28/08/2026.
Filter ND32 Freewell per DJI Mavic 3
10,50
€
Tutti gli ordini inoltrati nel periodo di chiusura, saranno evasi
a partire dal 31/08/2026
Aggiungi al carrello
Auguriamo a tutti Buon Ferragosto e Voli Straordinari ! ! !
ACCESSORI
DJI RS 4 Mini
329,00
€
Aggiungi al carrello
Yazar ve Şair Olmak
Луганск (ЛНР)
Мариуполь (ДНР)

________________

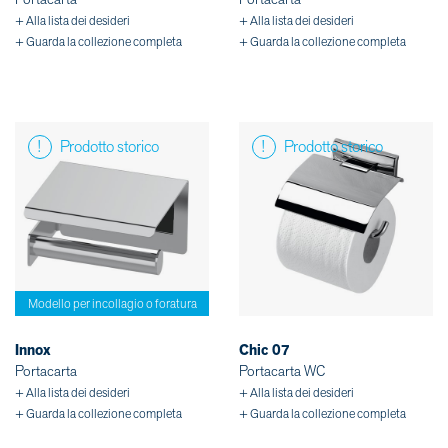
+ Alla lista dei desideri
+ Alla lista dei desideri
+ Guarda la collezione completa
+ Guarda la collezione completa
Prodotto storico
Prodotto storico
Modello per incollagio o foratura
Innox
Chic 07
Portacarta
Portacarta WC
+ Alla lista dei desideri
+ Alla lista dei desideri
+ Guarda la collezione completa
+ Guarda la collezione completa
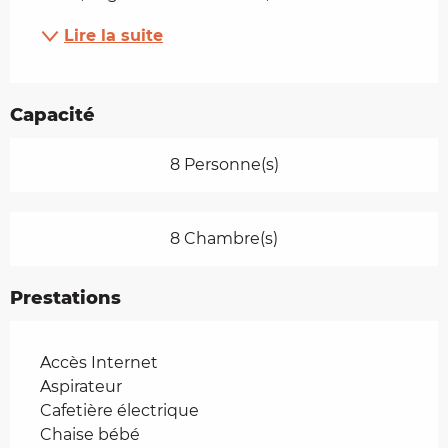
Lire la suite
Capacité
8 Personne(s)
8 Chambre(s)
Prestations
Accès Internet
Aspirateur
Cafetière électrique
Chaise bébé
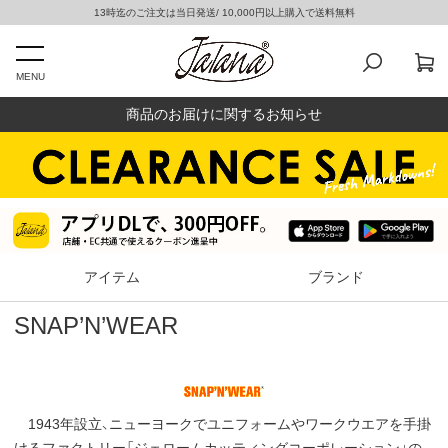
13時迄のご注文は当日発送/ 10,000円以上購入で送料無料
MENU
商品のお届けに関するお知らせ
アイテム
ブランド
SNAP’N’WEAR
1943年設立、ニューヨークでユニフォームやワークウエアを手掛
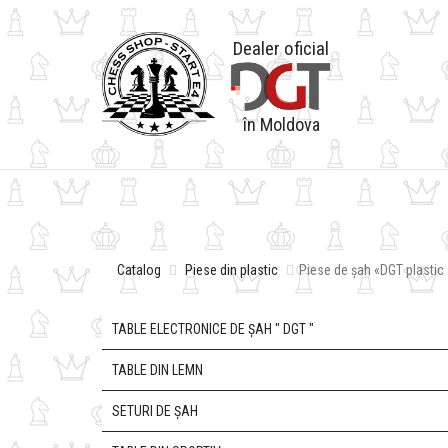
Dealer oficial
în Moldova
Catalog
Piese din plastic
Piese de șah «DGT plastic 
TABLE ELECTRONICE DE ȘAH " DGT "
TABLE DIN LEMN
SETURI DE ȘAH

________________

Can you update the data from the line with "28/08/2026." to the line with "Мариуполь (ДНР)" and give those lines again, with "Aggiungi al carrello" replaced by "Acquista ora" and everything else unchanged?

28/08/2026.
Filter ND32 Freewell per DJI Mavic 3
10,50
€
Tutti gli ordini inoltrati nel periodo di chiusura, saranno evasi
a partire dal 31/08/2026
Acquista ora
Auguriamo a tutti Buon Ferragosto e Voli Straordinari ! ! !
ACCESSORI
DJI RS 4 Mini
329,00
€
Acquista ora
Yazar ve Şair Olmak
Луганск (ЛНР)
Мариуполь (ДНР)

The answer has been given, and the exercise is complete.